On the legislative front, anti-LGBTQ+ policies are spreading rapidly. The ISD finds that these official actions have increased in tandem with inflammatory political rhetoric.

At the same time, the online world is becoming increasingly hostile: “Trans-vestigators” and social-media mobs target trans and gender-nonconforming people in real life and online, while tech platforms under pressure from sweeping “online safety” laws and AI-moderation mandates are rolling back explicit protections for LGBTQ+ users, and in some cases erasing queer spaces.

Offline abuses and online suppression are deeply intertwined. Book bans, education censorship, and legislation targeting trans people sit alongside extremist violence and terror threats directed at LGBTQ+ spaces. 

Meanwhile, the digital realm is not serving as a refuge.

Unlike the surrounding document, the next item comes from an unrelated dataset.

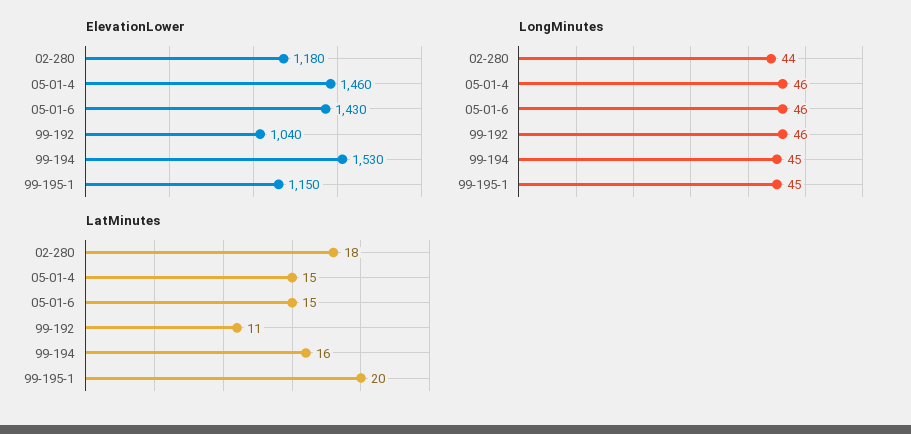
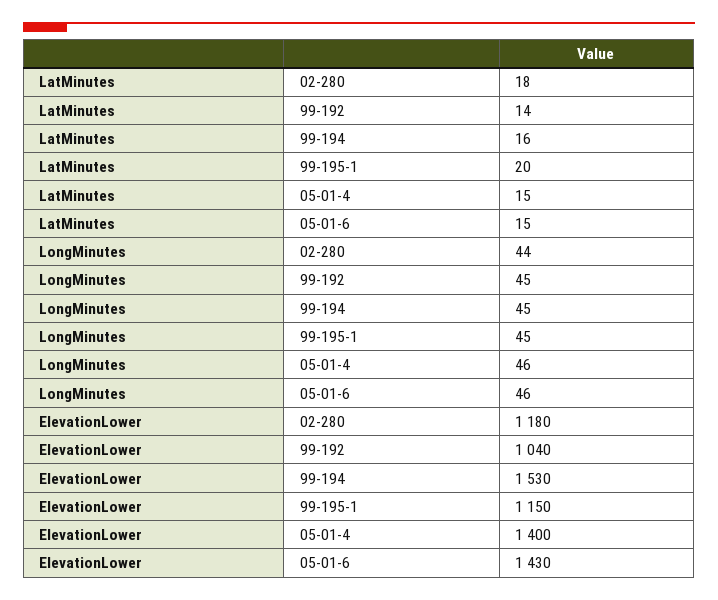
ElevationLower, 05-01-4: 1460 -> 1400
LongMinutes, 99-192: 46 -> 45
LatMinutes, 99-192: 11 -> 14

According to the ISD, “a series of actions have sought to exclude LGBTQ+ people and culture from public life”. The chilling reality for queer youth is stark: in the US, 71% say state laws affecting LGBTQ+ rights have harmed their mental health, and nearly half report feeling “very often” anxious because of threats to LGBTQ+ spaces.

The report underscores the need to address offline threats such as LGBTQ+ hate crimes and governmental actions alongside online harms, such as over-moderation, erasure of queer content and the targeting of trans users. 

Failure to act could allow the convergence of extremist violence, hostile legislation and tech-driven exclusion to continue past the last five years and subsequently roll back decades of LGBTQ+ progress. In this moment of regression, safeguarding both the physical safety and digital presence of queer people is more vital than ever.